Factor 2: AI requires unique skills and talent
Talent acquisition is one of the top constraints that organizations face in AI deployment. Fulfilling talent needs is the most challenging for early-stage AI adopters, as organizations that have already achieved success are likely to combine hiring strategies that include internal and external AI talent.
CIOs should ensure AI talent is hired and developed from the very beginning of a project. To do so, devise a plan for acquiring and developing organizational AI skills that can be presented as part of the preliminary business case.
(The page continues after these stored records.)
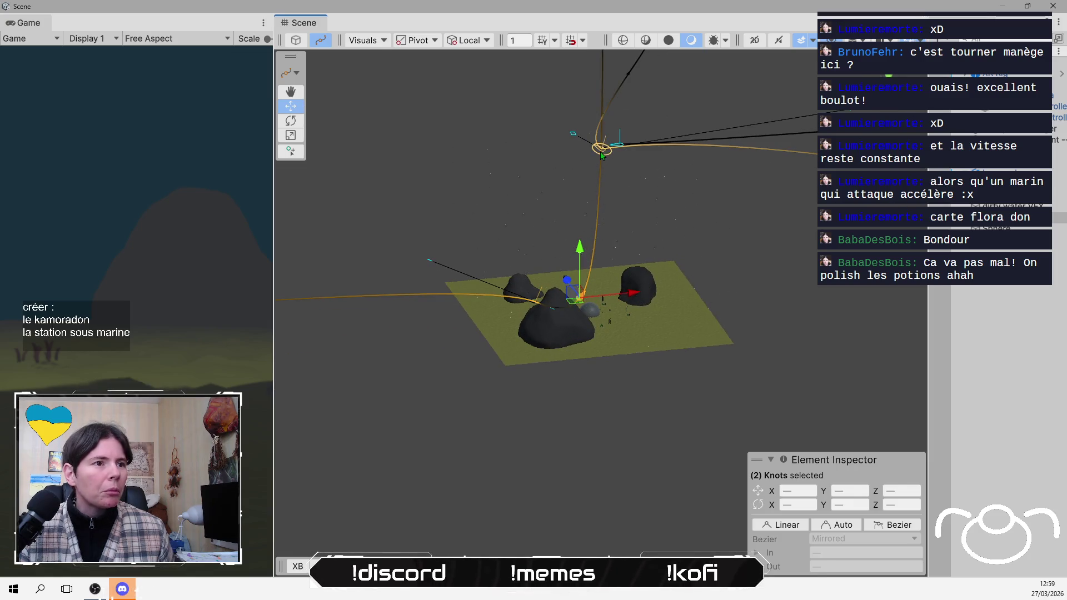
{"action": "left_click", "coordinate": [602, 150]}
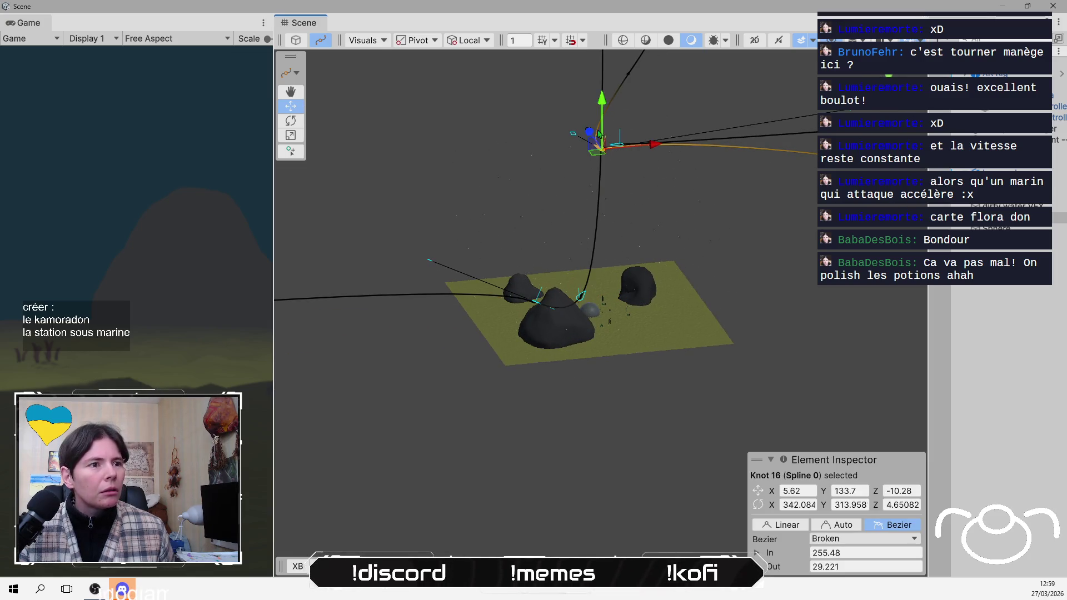
{"action": "mouse_move", "coordinate": [603, 102]}
{"action": "left_mouse_down"}
{"action": "mouse_move", "coordinate": [602, 255]}
{"action": "mouse_move", "coordinate": [569, 216]}
{"action": "mouse_move", "coordinate": [611, 151]}
{"action": "left_mouse_up"}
Factor 3: AI business cases need measurable value
Measuring the business value of AI projects early on is critical. In a Gartner survey, 39% of respondents that successfully deployed AI projects ran financial analysis on risk factors or conducted ROI analysis. For organizations to show that AI projects are much better than conventional technology methods, measurements become critical for buy-in and approval.
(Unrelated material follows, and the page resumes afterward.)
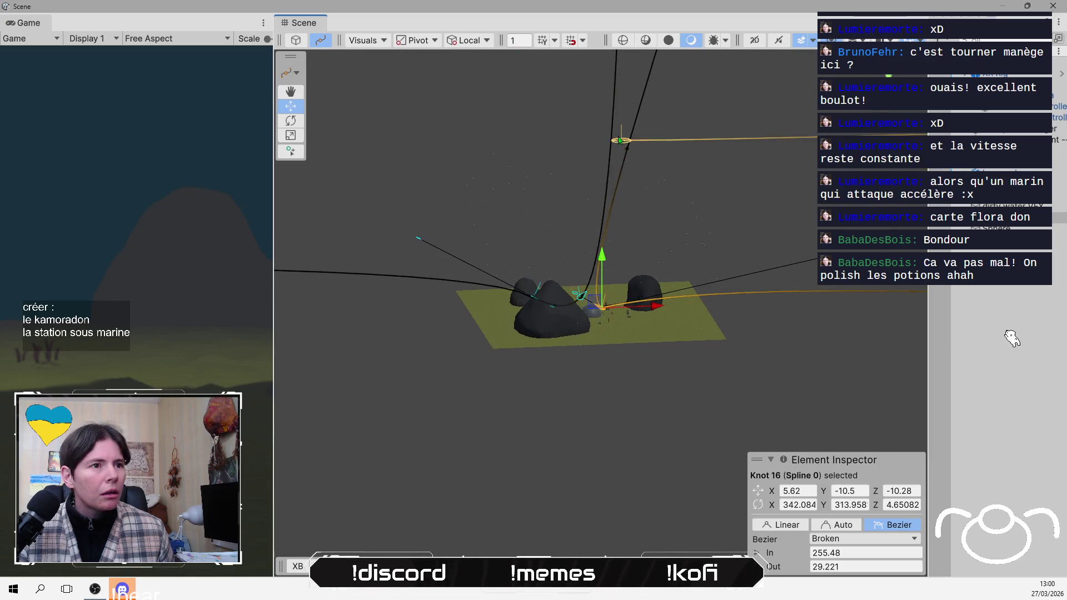
{"action": "left_click", "coordinate": [620, 140]}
To determine the success of an AI project, there might be a need for multiple metrics that go beyond simple financial measurements. For instance, if an organization is using AI to increase the total customer count, interaction volume or customer interaction outcomes could be an additional measure of success.
CIOs should prioritize the value of measuring success from the start of an AI project. Be proactive in gathering data and consider including a mix of metrics that go beyond financial numbers.
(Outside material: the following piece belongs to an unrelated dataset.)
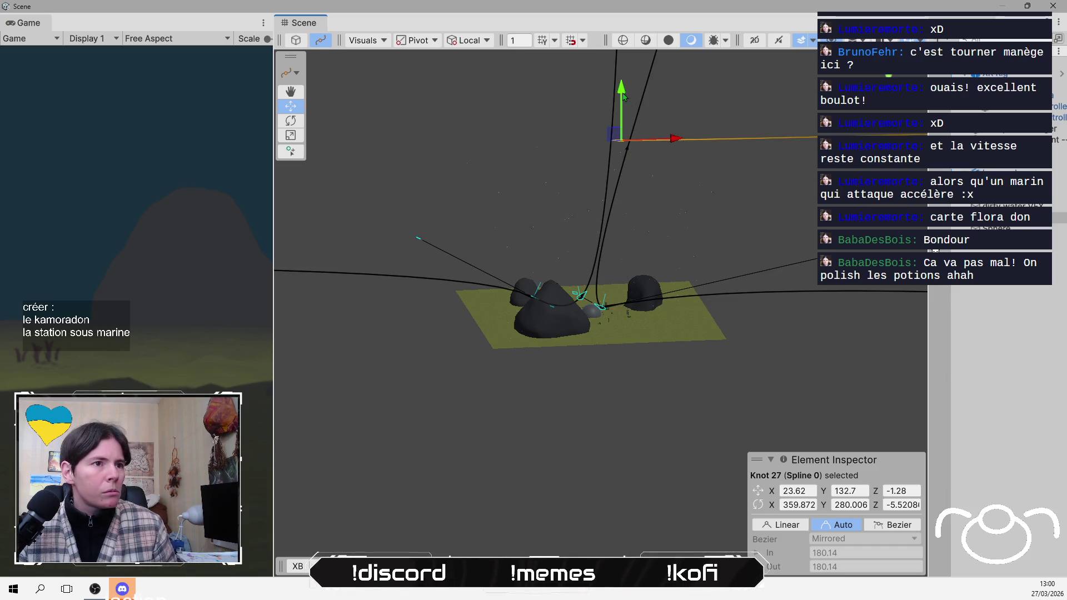
- Bring Knot 27 down to the seabed and slide it sideways across it
{"action": "left_click", "coordinate": [619, 182]}
{"action": "left_click", "coordinate": [620, 145]}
Factor 4: The importance of data, training and algorithms
AI uses analytical algorithms to make sense of and act upon complex data. The interactions between data and algorithms are an essential component of an AI business plan. The effort of understanding, preparing and perfecting data for AI works beyond a single project and has a lasting effect by being usable for building many models.
Successful AI implementations include robust data and analytics infrastructure. CIOs must ensure business problems have enough supporting data for predictions, which contain patterns that executives expect to see in the future. For example, if the organization is making a prediction that could vary quarterly, data should span multiple years to be able to represent quarterly changes.
Factor 5: The decision to build, buy or outsource
The decision to build, buy or outsource is critically dependent on the resources available to the organization. The choice between these three options depends on the complexity of the projects, as well as factors like the IT department's level of maturity, the required time to solution, the urgency of the need and the organization's budget.
The best path forward is determined by the business problem the organization is trying to solve. To decide the right way forward, CIOs should use the following criteria:
Build if the proposed project will be unique to the organization and strong in-house data science skills are already available.
Buy niche applications that can be easily customized to suit organizational needs.
Outsource if the organization lacks both previous options but needs to start working on a project right away.
Factor 6: AI algorithms carry unique ethics and governance demands
AI is designed not only to support human decision-making; algorithms can also act autonomously. These AI algorithms, therefore, need to be trusted to act on behalf of all participant parties in each digital interaction.
The impact of ethical discussions in AI implementations is paramount since many AI-enabled systems rely primarily on machine learning based on underlying data. Without thinking about the ethical ramifications, AI systems can propagate undesirable behavior and affect the brand value of the organization. In this sense, business cases involving AI are often difficult to articulate, because AI systems can generate unpredictable or unexpected results.
CIOs should work with relevant stakeholders to start planning for ethics and governance demands when working on an AI implementation. Acknowledge the importance of ethics in AI implementations and be proactive in managing this challenge to build trust over time.